Being aware of potentially serious and long-term implications of patients with SWS and arousal disorders can help physicians provide effective treatment.

By Stephen J. Sharp, MD

Sleep walking or somnambulism, sleep terrors, and confusional arousals are arousal disorders, which are the most frequent and clinically impressive of the NREM parasomnias. Parasomnias are sleep phenomena characterized by undesirable autonomic or physical events associated with varying degrees of arousal. The parasomnias are classified as primary, those resulting from disturbances in the sleep cycle or sleep-wake transitions, and secondary, those resulting from disorders of other organ systems. The primary parasomnias are further categorized as those occurring in REM sleep or NREM sleep, and miscellaneous disorders that do not derive from any specific sleep state. Disorders of arousal typically have abrupt onset and cessation, occur early in the night, are of relatively brief duration, and are associated with veiled levels of consciousness and with poor recall in the morning.

Traditionally, parasomnias were not thought to represent pathologic cerebral functioning, but rather a response to central nervous system activation resulting in sleep-wake or REM-NREM state confusion or overlap. Recent studies, however, have demonstrated differences in sleep patterns and neuronal sleep control mechanisms in individuals with parasomnias compared with controls.

Normal sleep involves a rhythmic cycling between wakefulness, NREM, and REM sleep with each cycle averaging approximately 50 minutes for a newborn and increasing to approximately 90 minutes (range 60 to 110 minutes) by adolescence. Slow wave sleep (SWS) normally occurs in the first two sleep cycles, with younger children having an additional block of SWS toward the end of the sleep period. Children often enter their deepest period of SWS quickly after sleep onset, often within 15 minutes. This initial SWS period is also typically the longest, lasting up to 45 to 75 minutes. The end of the SWS is marked by a transition to light NREM sleep, REM sleep, or brief wakefulness. Partial arousals may occur at this point, and parasomnias occur when the child or, less commonly, adult is caught in the transition between SWS and full arousal.1-3

Sleepwalkers appear to have an abnormality of neural control mechanisms regulating SWS. Spectral analysis of sleep EEG using a fast Fournier transform has demonstrated differences in delta power. SWS has more arousals and lower levels of slow-wave activity (SWA) during the first sleep cycle. Additionally, patients have less decline in SWA through the night and have relative increases in SWA just before a parasomnia episode. Sleep spindle frequency is similar throughout the night instead of the normal increases seen later in the sleep period.4-6

Single photon emission computed tomography scan suggests a dissociation of mind sleep and body sleep with activation of thalamocingulate pathways and persisting deactivation of other thalamocortical arousal systems.7

Detailed Description of the Event
•    motor events in order of occurrence
•     level of consciousness before, during, and after the event
•     time of night and sleep cycle when events occur
•     associated injury or injury potential
•     daytime sleepiness
•     memory of the event

 

Medical History
•     chronic medical problems
•     current medications

Family History Precipitating Factors
•     psychological stressors
•     sleep deprivation
•     fever
•     pain
•     sleep apnea/SDB
•     distended bladder

Table 1. Pertinent history regarding parasomnias.

[Material provided]
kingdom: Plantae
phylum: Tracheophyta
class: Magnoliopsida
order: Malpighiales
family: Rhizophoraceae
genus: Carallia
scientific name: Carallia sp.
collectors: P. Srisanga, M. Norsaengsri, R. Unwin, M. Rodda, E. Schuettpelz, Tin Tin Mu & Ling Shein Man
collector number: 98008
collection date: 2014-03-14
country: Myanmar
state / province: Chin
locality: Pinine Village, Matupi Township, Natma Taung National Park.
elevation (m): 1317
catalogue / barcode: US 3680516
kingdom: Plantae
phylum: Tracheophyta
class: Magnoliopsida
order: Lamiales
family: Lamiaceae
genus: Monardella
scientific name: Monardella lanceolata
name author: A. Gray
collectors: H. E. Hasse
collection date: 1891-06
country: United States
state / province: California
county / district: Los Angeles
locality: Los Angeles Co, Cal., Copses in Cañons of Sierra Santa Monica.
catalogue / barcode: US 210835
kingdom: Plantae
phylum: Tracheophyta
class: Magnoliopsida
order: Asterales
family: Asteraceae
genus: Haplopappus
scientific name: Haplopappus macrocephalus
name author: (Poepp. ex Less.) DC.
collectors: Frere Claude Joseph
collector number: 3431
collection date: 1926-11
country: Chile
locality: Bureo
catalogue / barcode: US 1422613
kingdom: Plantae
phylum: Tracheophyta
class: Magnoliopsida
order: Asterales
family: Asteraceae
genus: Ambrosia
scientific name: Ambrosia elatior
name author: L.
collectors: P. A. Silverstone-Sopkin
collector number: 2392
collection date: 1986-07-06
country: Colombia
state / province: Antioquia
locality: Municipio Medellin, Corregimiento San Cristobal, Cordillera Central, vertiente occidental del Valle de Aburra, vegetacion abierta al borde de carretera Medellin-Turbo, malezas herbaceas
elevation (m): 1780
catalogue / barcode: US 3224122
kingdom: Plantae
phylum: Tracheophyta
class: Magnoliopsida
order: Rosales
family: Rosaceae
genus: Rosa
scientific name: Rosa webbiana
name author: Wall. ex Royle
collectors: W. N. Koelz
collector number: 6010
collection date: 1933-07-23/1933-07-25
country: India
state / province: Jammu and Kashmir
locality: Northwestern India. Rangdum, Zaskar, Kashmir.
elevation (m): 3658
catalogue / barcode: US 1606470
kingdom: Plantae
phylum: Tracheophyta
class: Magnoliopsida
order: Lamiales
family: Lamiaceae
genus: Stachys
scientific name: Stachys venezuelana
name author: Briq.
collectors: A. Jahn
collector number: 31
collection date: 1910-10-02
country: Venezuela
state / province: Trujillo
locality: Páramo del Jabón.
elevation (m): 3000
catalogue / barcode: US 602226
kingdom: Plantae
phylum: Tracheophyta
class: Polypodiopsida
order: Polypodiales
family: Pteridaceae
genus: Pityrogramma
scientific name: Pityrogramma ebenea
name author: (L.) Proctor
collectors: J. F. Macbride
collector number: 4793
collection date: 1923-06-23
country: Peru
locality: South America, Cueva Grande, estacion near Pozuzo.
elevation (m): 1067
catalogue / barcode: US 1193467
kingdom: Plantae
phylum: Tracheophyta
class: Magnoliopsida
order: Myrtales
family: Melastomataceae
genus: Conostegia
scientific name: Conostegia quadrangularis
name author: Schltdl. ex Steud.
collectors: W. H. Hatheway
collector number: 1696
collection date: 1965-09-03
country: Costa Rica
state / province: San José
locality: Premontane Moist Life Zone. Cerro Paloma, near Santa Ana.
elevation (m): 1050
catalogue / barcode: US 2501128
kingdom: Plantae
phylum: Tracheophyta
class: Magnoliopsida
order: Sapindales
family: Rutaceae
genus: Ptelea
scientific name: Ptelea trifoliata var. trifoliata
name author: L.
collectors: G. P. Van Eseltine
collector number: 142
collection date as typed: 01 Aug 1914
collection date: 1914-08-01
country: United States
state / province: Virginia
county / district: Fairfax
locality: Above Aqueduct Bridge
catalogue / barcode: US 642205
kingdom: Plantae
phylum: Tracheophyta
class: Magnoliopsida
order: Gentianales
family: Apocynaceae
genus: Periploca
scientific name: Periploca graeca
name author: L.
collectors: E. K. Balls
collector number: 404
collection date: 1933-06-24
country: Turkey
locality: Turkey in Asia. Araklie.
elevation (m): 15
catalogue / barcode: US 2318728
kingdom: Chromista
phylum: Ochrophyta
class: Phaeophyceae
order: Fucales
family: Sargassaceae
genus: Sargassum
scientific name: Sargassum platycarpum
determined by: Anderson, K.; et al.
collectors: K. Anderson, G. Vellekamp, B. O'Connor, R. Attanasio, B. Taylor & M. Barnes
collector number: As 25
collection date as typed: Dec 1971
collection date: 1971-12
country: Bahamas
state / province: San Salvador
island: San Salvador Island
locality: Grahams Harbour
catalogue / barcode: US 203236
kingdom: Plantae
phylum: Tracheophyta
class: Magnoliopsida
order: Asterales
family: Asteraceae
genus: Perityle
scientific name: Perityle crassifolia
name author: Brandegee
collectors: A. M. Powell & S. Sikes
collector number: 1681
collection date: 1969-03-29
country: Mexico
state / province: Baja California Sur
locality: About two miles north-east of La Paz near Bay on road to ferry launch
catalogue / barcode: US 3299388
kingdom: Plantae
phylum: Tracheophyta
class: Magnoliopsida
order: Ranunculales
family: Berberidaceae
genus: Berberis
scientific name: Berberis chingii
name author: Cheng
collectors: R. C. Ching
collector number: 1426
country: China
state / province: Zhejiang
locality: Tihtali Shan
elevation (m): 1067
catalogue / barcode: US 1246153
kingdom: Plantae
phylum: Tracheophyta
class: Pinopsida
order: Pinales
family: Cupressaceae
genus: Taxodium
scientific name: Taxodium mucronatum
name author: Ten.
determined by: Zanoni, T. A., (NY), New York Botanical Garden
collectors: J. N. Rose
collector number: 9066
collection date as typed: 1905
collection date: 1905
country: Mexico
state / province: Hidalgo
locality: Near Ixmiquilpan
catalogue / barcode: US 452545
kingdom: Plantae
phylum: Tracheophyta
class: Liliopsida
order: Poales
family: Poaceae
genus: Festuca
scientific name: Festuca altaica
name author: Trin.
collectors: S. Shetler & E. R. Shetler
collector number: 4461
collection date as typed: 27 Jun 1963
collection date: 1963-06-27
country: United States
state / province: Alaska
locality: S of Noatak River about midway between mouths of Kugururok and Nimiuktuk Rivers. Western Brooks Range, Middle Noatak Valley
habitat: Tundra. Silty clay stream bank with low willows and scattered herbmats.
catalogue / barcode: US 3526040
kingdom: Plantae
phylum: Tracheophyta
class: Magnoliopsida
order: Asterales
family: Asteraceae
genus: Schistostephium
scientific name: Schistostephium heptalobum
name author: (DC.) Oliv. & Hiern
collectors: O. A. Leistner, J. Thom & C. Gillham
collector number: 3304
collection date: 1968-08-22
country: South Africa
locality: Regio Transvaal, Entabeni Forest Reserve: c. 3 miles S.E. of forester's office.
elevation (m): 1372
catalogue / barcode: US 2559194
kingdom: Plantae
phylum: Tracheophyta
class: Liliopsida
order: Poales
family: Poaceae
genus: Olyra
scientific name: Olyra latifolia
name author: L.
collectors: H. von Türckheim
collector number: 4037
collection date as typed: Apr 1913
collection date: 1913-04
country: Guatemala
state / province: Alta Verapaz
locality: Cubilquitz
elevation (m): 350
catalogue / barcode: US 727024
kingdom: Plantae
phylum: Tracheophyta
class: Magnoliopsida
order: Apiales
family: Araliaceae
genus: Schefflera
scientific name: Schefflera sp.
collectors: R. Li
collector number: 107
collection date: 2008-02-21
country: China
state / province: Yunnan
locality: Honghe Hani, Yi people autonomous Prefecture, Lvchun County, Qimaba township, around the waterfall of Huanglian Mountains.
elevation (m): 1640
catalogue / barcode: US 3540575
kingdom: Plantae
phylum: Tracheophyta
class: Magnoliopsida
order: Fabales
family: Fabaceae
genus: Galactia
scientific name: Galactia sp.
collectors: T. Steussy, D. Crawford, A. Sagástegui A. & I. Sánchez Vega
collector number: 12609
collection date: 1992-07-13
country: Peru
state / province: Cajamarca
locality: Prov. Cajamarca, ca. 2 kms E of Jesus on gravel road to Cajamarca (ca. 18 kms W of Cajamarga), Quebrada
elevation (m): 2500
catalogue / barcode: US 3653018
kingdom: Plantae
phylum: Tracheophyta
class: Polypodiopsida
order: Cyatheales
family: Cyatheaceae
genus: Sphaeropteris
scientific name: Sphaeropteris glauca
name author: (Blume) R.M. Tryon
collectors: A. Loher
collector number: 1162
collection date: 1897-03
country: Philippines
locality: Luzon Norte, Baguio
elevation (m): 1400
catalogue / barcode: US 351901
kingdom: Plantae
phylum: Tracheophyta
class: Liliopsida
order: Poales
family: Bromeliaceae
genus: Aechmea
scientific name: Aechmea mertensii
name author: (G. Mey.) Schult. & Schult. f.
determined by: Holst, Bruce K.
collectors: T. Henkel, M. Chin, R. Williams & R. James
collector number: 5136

[What you have to do] Print the part of the article on arousal disorders that starts at the words "Being aware of" and stops after "provide effective treatment.", copying it word for word.

[Task response]
Being aware of potentially serious and long-term implications of patients with SWS and arousal disorders can help physicians provide effective treatment.